> [DOCUMENT PASSAGE]:
I was baptized with a name given that embodied not only my parents’ preference but also the particulars of our family traditions, our Scotch-Irish ancestry, and of course my own male sex. For baptism doesn’t just address the problem of our sinfulness but also — to use a phrase from theologian Ephraim Radner’s book A Time to Keep — the good of our “skinfulness,” in other words, the many things given to the child like body, sex, name, family, culture, etc. In baptism, a child in all its sinfulness and skinfulness is taken into the life of Jesus Christ as Saviour and Lord.
Like other rites of religious initiation for children, infant baptism appears audacious in a culture that insists on the right to self-identification and treats a person’s skinfulness as accidental to personal identity. I overheard one campus LGBTQ2+ advocate state her preference for the ‘logical’ over the ‘biological’: it’s the name and gender she has chosen for herself that count as her “authentic self” and not the name and body she was given by her parents. On the contrary, the sacrament of infant baptism makes clear how identity comes from “from above” (John 3:3)— God’s creating and redeeming word given through our birth families, revealed in our bodies, then sealed in the sacrament. We don’t name ourselves.

> [EXERCISE 1]: In the passage on infant baptism, which of Ephraim Radner's books supplies the phrase about "skinfulness"?
> [EXERCISE 2]: From the passage on infant baptism, return the stretch from "Like other rites" through "don’t name ourselves.", copied word for word.

> [ENTRIES SHOWN]:

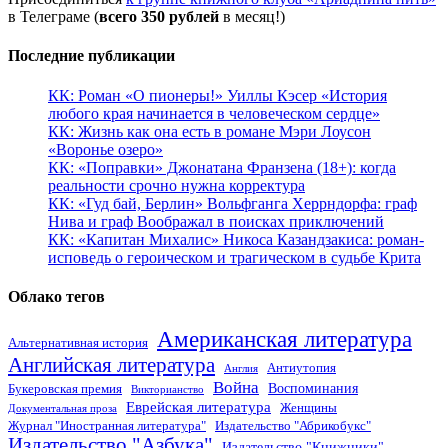
в Телеграме (
всего 350 рублей
в месяц!)
Последние публикации
КК: Роман «О пионеры!» Уиллы Кэсер «История
любого края начинается в человеческом сердце»
КК: Жизнь как она есть в романе Мэри Лоусон
«Воронье озеро»
КК: «Поправки» Джонатана Франзена (18+): когда
реальности срочно нужна корректура
КК: «Гуд бай, Берлин» Вольфганга Херрндорфа: граф
Нива и граф Воображал в поисках приключений
КК: «Капитан Михалис» Никоса Казандзакиса: роман-
исповедь о героическом и трагическом в судьбе Крита
Облако тегов
Американская литература
Альтернативная история
Английская литература
Антиутопия
Англия
Война
Воспоминания
Букеровская премия
Викторианство
Еврейская литература
Женщины
Документальная проза
Журнал "Иностранная литература"
Издательство "Абрикобукс"
Издательство "Азбука"
Издательство "Книжники"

> [EXERCISE RESPONSE 1]: A Time to Keep

> [EXERCISE RESPONSE 2]:
Like other rites of religious initiation for children, infant baptism appears audacious in a culture that insists on the right to self-identification and treats a person’s skinfulness as accidental to personal identity. I overheard one campus LGBTQ2+ advocate state her preference for the ‘logical’ over the ‘biological’: it’s the name and gender she has chosen for herself that count as her “authentic self” and not the name and body she was given by her parents. On the contrary, the sacrament of infant baptism makes clear how identity comes from “from above” (John 3:3)— God’s creating and redeeming word given through our birth families, revealed in our bodies, then sealed in the sacrament. We don’t name ourselves.